Unterstützungselemente für den Krisenstab

Gerade die ersten Phasen einer Krise sind für Krisenstäbe häufig körperlich und seelisch sehr kräftezehrend. Eine unzureichende Krisenstabslogistik kann diese Belastungen noch unnötig verschärfen. Eines Tages wurde der Autor in eine komplexe Entführungslage gerufen, welche bislang bereits acht Tage angedauert hatte.

Die Anstrengungen und Entbehrungen der letzten Woche stand den Krisenstabsmitgliedern ins Gesicht und ihre roten Augen geschrieben. Schlafentzug und Mangelernährung (im Krisenstabsraum wurde bislang von einigen Nüssen und ein wenig Obst gelebt, eine organisierte Verpflegung der Stabsmitglieder gab es nicht) waren aber zu einem großen Teil selbst verschuldet. Denn der Krisenstab verfügte über keinerlei Assistenzkräfte, welche sich z. B. um regelmäßigen Nachschub an Verpflegung gekümmert hätten.

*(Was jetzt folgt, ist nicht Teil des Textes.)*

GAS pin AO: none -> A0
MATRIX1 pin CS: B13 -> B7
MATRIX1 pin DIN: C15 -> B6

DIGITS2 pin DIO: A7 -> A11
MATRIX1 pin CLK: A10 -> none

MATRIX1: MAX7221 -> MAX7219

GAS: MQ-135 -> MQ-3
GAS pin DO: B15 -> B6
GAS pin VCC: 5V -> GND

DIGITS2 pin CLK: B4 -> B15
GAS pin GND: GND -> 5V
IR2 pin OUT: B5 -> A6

Auch gab es niemanden, der ein zentrales Protokoll geführt hätte. Alle Kernfunktionen führten ein eigenes, sehr ausführliches und mithin redundantes Krisentagebuch. Zum Schlafen blieb daher nicht mehr viel Zeit.

Fazit

Erfahrungsgemäß schwimmen diejenigen Krisenstäbe in einer akuten Krise auf, welche auf unklaren Strukturen fußen. Dazu gehören insbesondere unklare Rollen, Abläufe und Befugnisse. Z. T. sind Positionen auch gar nicht oder personell ungünstig besetzt. Beides schadet der Krisenstabsarbeit enorm. Jegliche Defizite in der Krisenstabsarbeit können dazu führen, dass sich die Krise verschärft bzw. nicht im Unternehmenssinne gelöst werden kann; dies mit allen juristischen, finanziellen und betrieblichen Folgen.

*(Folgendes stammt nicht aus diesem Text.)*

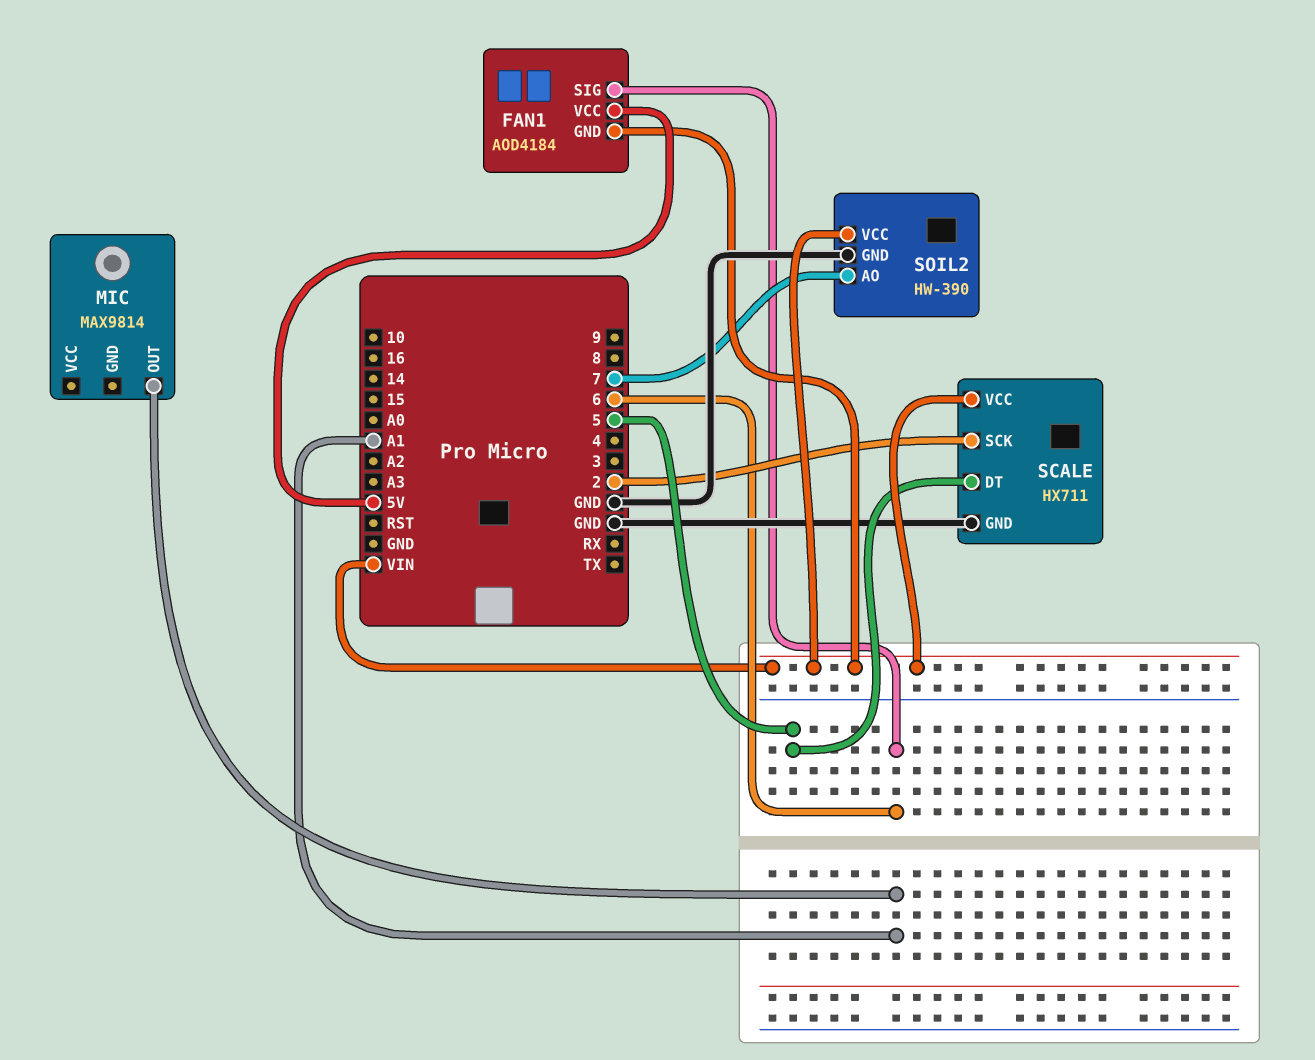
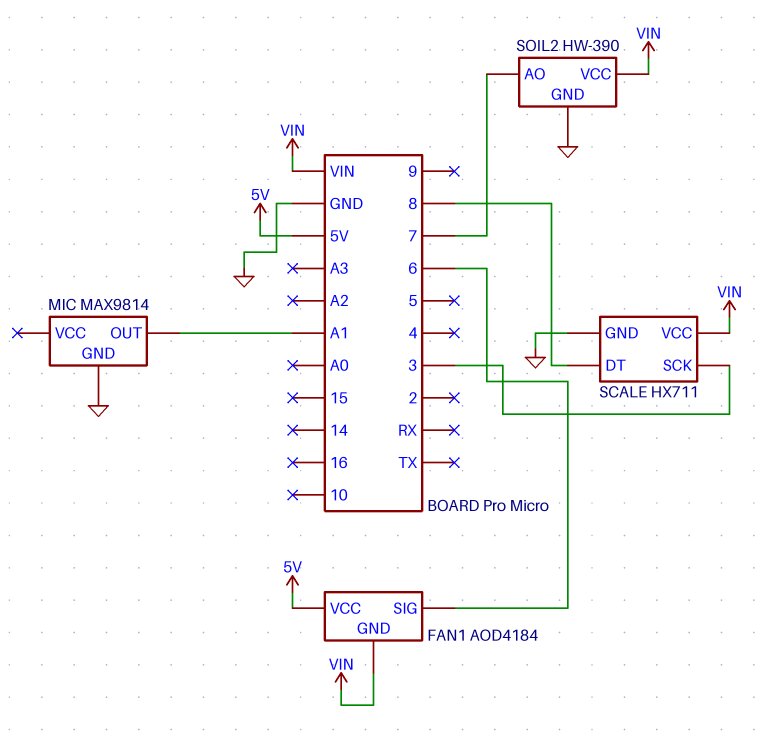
MIC pin GND: none -> GND
SCALE pin DT: 5 -> 8
SCALE pin SCK: 2 -> 3

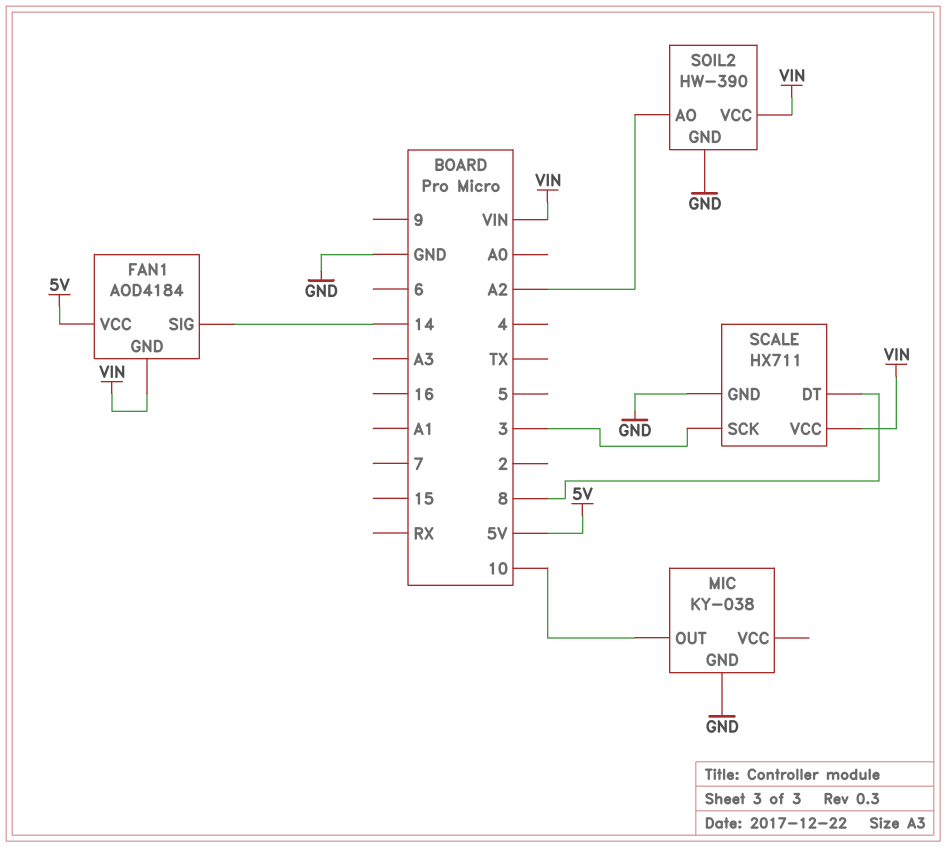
FAN1 pin SIG: 6 -> 14
MIC: MAX9814 -> KY-038
MIC pin OUT: A1 -> 10
SOIL2 pin AO: 7 -> A2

Neben dem notwendigen theoretischen Fundament der Krisenmanagementorganisation bleibt daher anzuraten, Krisen- und Notfallstäbe, aber auch bestimmte Unterstützungselemente regelmäßig praktisch zu beüben. Krisenstabsübungen sollten dabei auf den jeweiligen Entwicklungsstand des jeweiligen Krisenstabs zugeschnitten sein. Solche Krisenstabsübungen werden vom Autor egelmäßig durchgeführt.